Kao argued that the success of AI systems increasingly depends not only on collecting raw data, but also on preserving and transmitting meaningful context between systems, workflows and prompts. The quote became one of the clearest conceptual reframings of the event.=

“Consent is not an intention, it is a trust.”

Owen Jennings, Senior Director of Product at OneTrust, during the session “From Authorization to Personalization: Properly Enable First-Party Data.” »

Jennings offered this line during a conversation about first-party data strategies in a cookie-less future. The panel discussed how brands often misinterpret authorization as a signal of customer readiness or purchase intent.

Jennings argued that when users share data, they are granting conditional trust – not necessarily signaling immediate purchasing interest. The discussion focused on education, transparency and relevance as the true drivers of long-term customer relationships.

“If you’re not on the initial shortlist, the chances of winning this deal are really, really low.”
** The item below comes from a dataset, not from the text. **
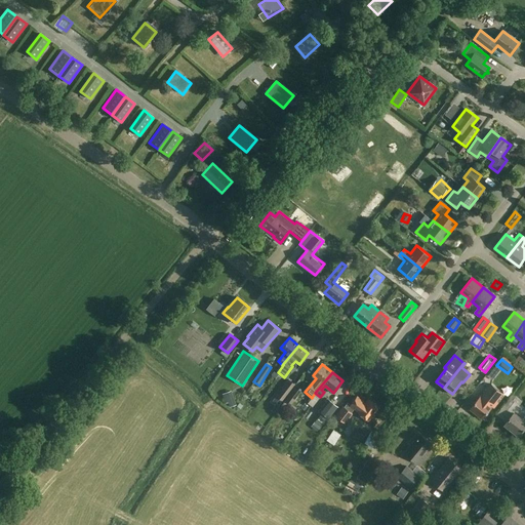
[(294,385),(288,379),(276,396),(282,401),(294,385)]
Megan Heuer, executive consultant, Inflexion Group, during the session “The C-suite translator: transforming marketing vision into business impact”.

Heuer made the remark during a discussion on brand awareness metrics and AI-driven purchasing behavior. The panel examined which marketing metrics are still important in increasingly automated decision-making environments. She argued that awareness and consideration remain critically important as AI-assisted search processes narrow provider options earlier than ever. His argument highlighted why top-of-funnel marketing remains strategically vital despite the push for direct attribution.

“Not everyone has that endless bucket of money or that money tree.”

Correy Honza, vice president of strategy at Access Marketing Company, in the session “From Authorization to Personalization: Properly Enable First-Party Data.” »

Honza made the remark during a conversation about how small organizations can realistically adopt AI-driven personalization strategies. The panel discussed the gap between ambitious AI talk and operational realities.

Honza emphasized disjointed MVP-style experimentation with widely accessible tools like ChatGPT and Claude rather than waiting for company-wide budgets. His comment grounded the AI ​​conversation in practical execution rather than hype.